History | Smith sonian mag

Jacob Lawrence's 'Struggle' Series Prepares to Be Seen by a New Generation

A modernist master and black history’s pre-eminent visual storyteller, Jacob Lawrence completed his most famous set of paintings in 1941, when he was just 23. A sweeping view of African-Americans’ mass exodus from the Jim Crow South—laid out over 60 color-saturated tempera panels—his “Migration Series” is still considered one of the major achievements in 20th-century American art.

But another series by Lawrence, equally ambitious in scope and radical in vision, had been largely forgotten until this year, when the Peabody Essex Museum, in Salem, Massachusetts, organized a new traveling exhibition , scheduled next for New York’s Metropolitan Museum of Art. It is the first showing in more than 60 years of Lawrence’s “Struggle: From the History of the American People.”

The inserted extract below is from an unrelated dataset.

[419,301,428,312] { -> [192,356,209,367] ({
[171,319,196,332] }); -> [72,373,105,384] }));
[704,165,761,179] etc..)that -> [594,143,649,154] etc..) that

These 30 hardboard panels, each 12 by 16 inches, cover the period from the American Revolution until 1817. Lawrence, often looking through the eyes of marginalized characters, takes on storied events such as the Boston Tea Party, as well as less celebrated episodes, including slave rebellions and the long war on Native Americans. But despite the seemingly universal appeal of his subject matter in a country long enamored of its own history, when Lawrence completed the project in 1956 “Struggle” inspired little enthusiasm among buyers.

Panel 21 from "Struggle" depicts the Battle of Tippecanoe, when U.S. forces defeated Shawnee Chief Tecumseh and his British allies in 1811. (Collection of Harvey and Harvey-Ann Ross. © The Jacob and Gwendolyn Knight Lawrence Foundation, Seattle / Artists Rights Society (ARS), New York. Photography by Bob Packert / PEM)
Artist Jacob Lawrence with Panels 26 and 27 from "Struggle: From the History of the American People​," 1954–56. (©Robert W. Kelley / The LIFE Picture Collection / Getty Images)
I shall hazard much and can possibly gain nothing by the issue of the interview . . . —Hamilton before his duel with Burr, 1804 .​ Panel 17 from "Struggle: From the History of the American People," 1954-56, by Jacob Lawrence. (Collection of Harvey and Harvey-Ann Ross. © The Jacob and Gwendolyn Knight Lawrence Foundation, Seattle/Artists Rights Society (ARS), New York. Photography by Bob Packert / PEM)
Thousands of American citizens have been torn from their country and from everything dear to them: they have been dragged on board ships of war of a foreign nation. —Madison, 1 June 1812 ,​ Panel 19 from "Struggle: From the History of the American People​," 1954-56, by Jacob Lawrence. (Collection of Harvey and Harvey-Ann Ross. © The Jacob and Gwendolyn Knight Lawrence Foundation, Seattle / Artists Rights Society (ARS), New York. Photo by Stephen Petegorsky)
We have no property! We have no wives! No children! We have no city! No country! ​—​petition of many slaves, 1773 . Panel 5 from "Struggle: From the History of the American People," 1954-56, by Jacob Lawrence. (Collection of Harvey and Harvey-Ann Ross. © The Jacob and Gwendolyn Knight Lawrence Foundation, Seattle / Artists Rights Society (ARS), New York. Photo by Bob Packert / PEM )

“He was at the height of his powers—teaching at Pratt, exhibiting—so the reception was interesting,” says Peabody Essex curator Lydia Gordon. “I think the general public didn’t know what to do with it. He’d gone beyond the boundary of how he was defined and understood, as a black artist depicting black history.”

Over the decades, the “Struggle” panels were dispersed among private collectors. Reassembling them took years of detective work—and luck. (Panel 19 resurfaced at an auction when the museum was readying the show.) And while five panels remain missing, curators hope the exhibition might inspire their owners to come forward.

The series tells a compelling story about the messy work of building a democracy—and the people, especially women, blacks and Native Americans, left out of historical narratives. “We have become the country we are because of conflict,” Lawrence said in 1992 (he died in 2000), “and I always say that conflict can be very beautiful in what comes out of it.”